When Doctrines Suck: Agapetus (Sept 20)

Agapetus was a pope who ruled in the sixth century. He is celebrated for being steadfast in excommunicating people who would not agree with the Church’s doctrine. Butler describes one such crowning achievement:

[T]he holy man was inflexible, and at length Anthimus (a good and caring man) went back to Trebizond (i.e., away from Agapetus), for fear of being compelled to receive the council of Chalcedon. The pope (the previously identified “holy man”) declared him excommunicated, unless by subscribing that synod he declared himself a Catholic . . . .

So Anthimus fled rather than be subjected to papal interrogation over his belief (or failure to assent to the proposition) that Jesus Christ was (as a group of men voted on at Chalcedon in 451, so therefore it must be) of two unconfused, unchangeable, indivisible, inseparable natures, with each nature–divine and human–being fully present and without diminution in one, singular sensation (well, one person). It’s a doctrine rather akin to the old Certs commercial, but instead of being two, two, two mints in one, Jesus is two, two, two natures in one. And, if you do not subscribe to that formulation of the nature of Christ (voted on four centuries after his death/resurrection by a group of powerful church males) then you were to be cut off from the Church and forever damned!

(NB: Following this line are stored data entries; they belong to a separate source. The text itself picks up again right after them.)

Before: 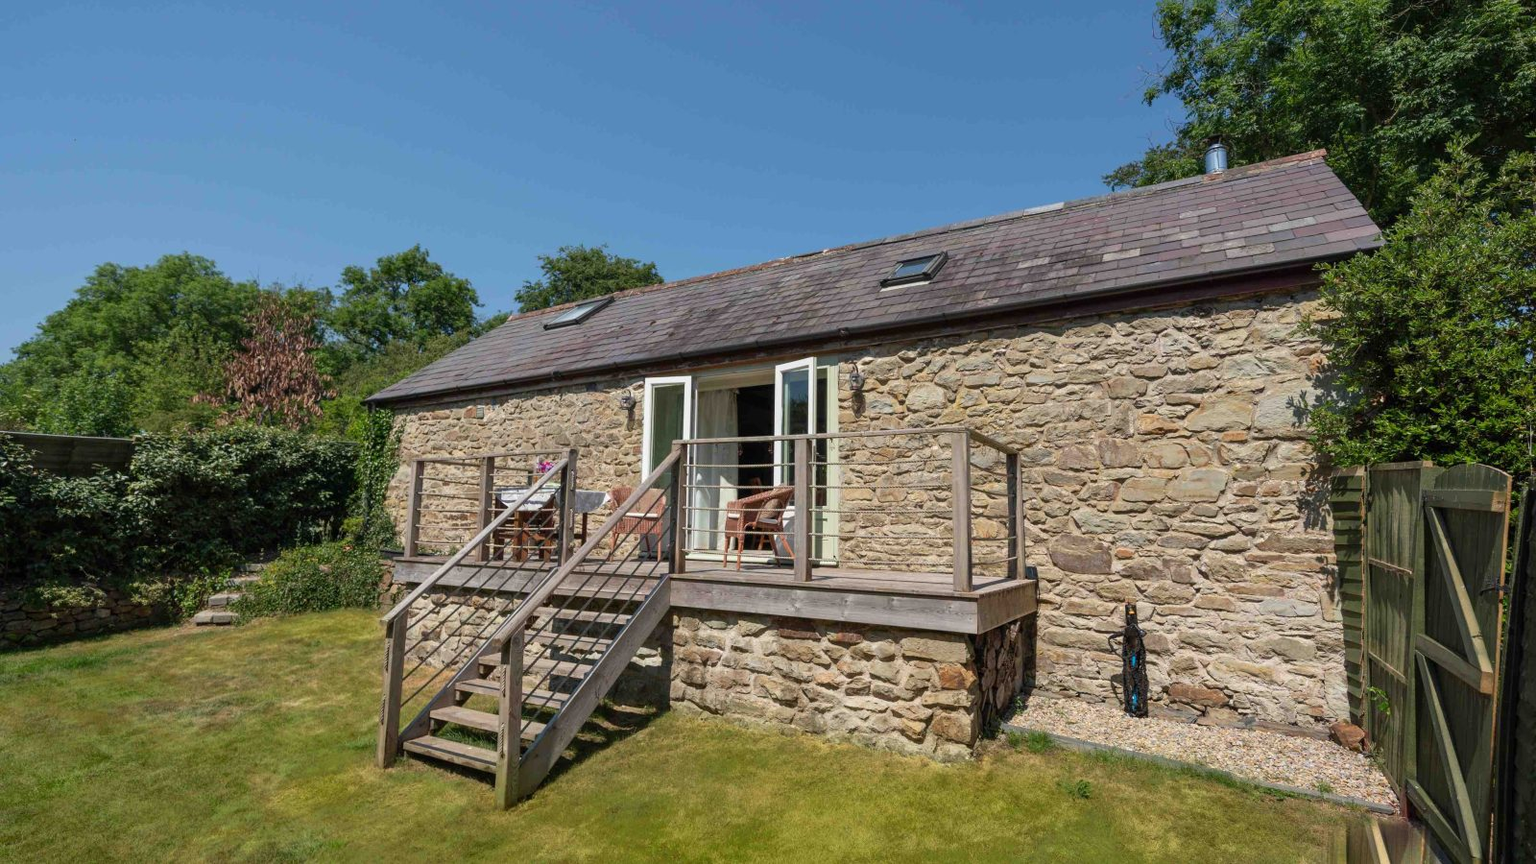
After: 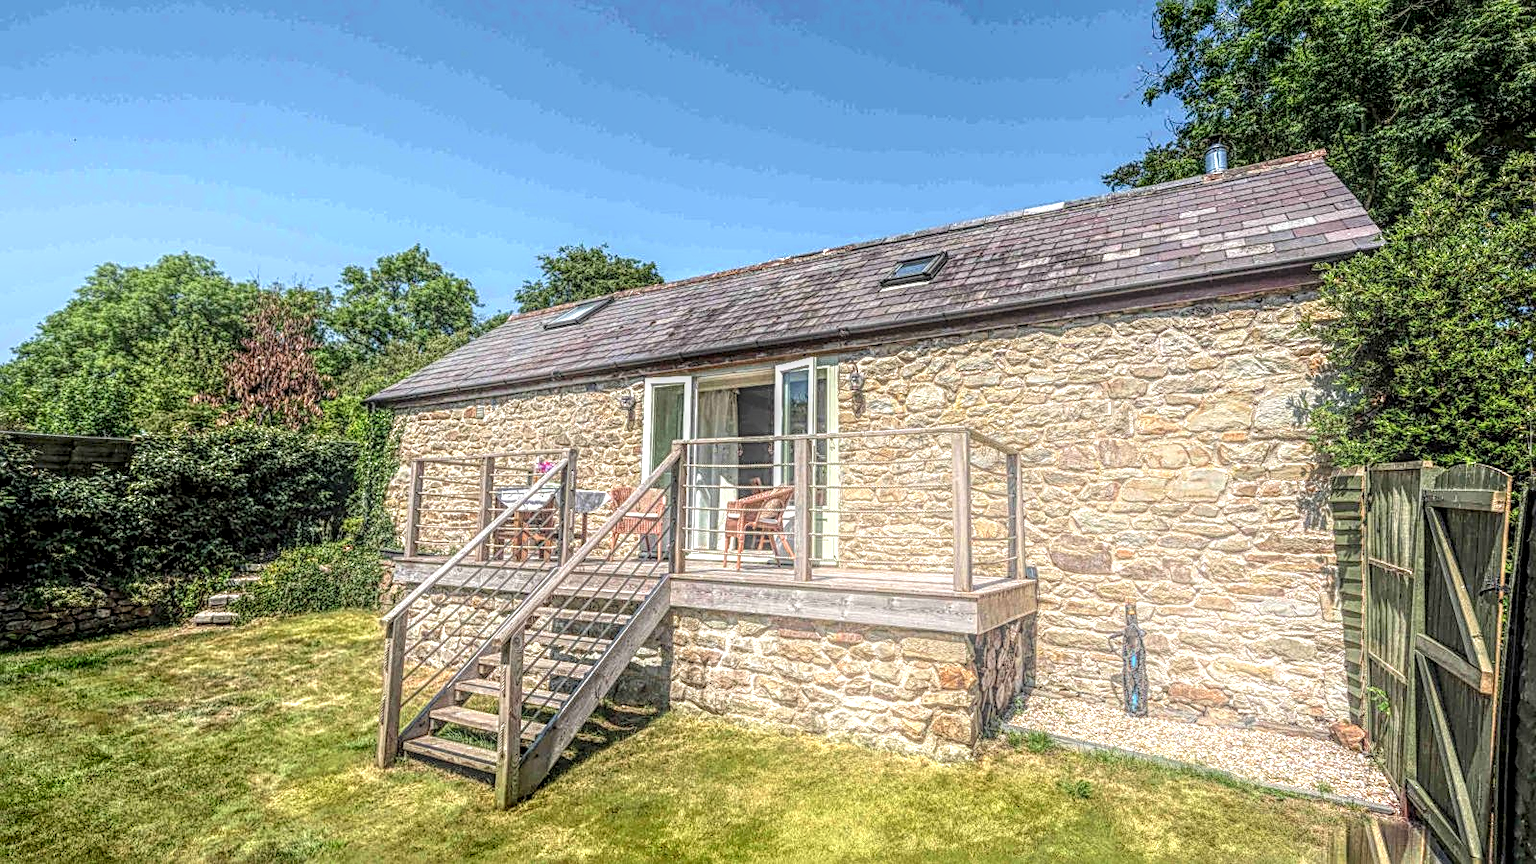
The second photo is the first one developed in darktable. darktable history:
local contrast: highlights 0%, shadows 0%, detail 300%, midtone range 0.3
sharpen: radius 2.531, amount 0.628
exposure: exposure 0.6 EV, compensate highlight preservation false
bloom: on, module defaults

I have watched Tibetan Buddhists silently create amazing sand mandalas and then, upon their completion, destroy them. Perhaps “destroy” is not the right word–they immediately mix the sands together and the mandala image no longer exists as a static entity. This is, to my mind, the only way that doctrines don’t suck. When doctrines represent the words that worshipping communities proclaim in order to give voice to their experiences of the Divine at a particular time and in a particular context, then doctrines can be powerful witnesses that may well open the eyes and hearts of others! But such words should never be committed to paper, should never become a requirement for others to express, should never be anything other than a gateway (like the sand mandala) to a deeper connection to the Ineffable–and should just as quickly float to the ether.

Certainly, just like the grains of sand might again be used to create something else that is beautiful and meaningful, words and phrases from doctrines might later be used (or not) by subsequent worshippers to give voice to their understandings and yearnings and ideations! But when one group at one time says “this is what we decided that we believe and therefore it is what you MUST believe”–then doctrines are reprehensible tools of manipulation and control. In short, doctrines that become required affirmations by others than those who formulated them suck.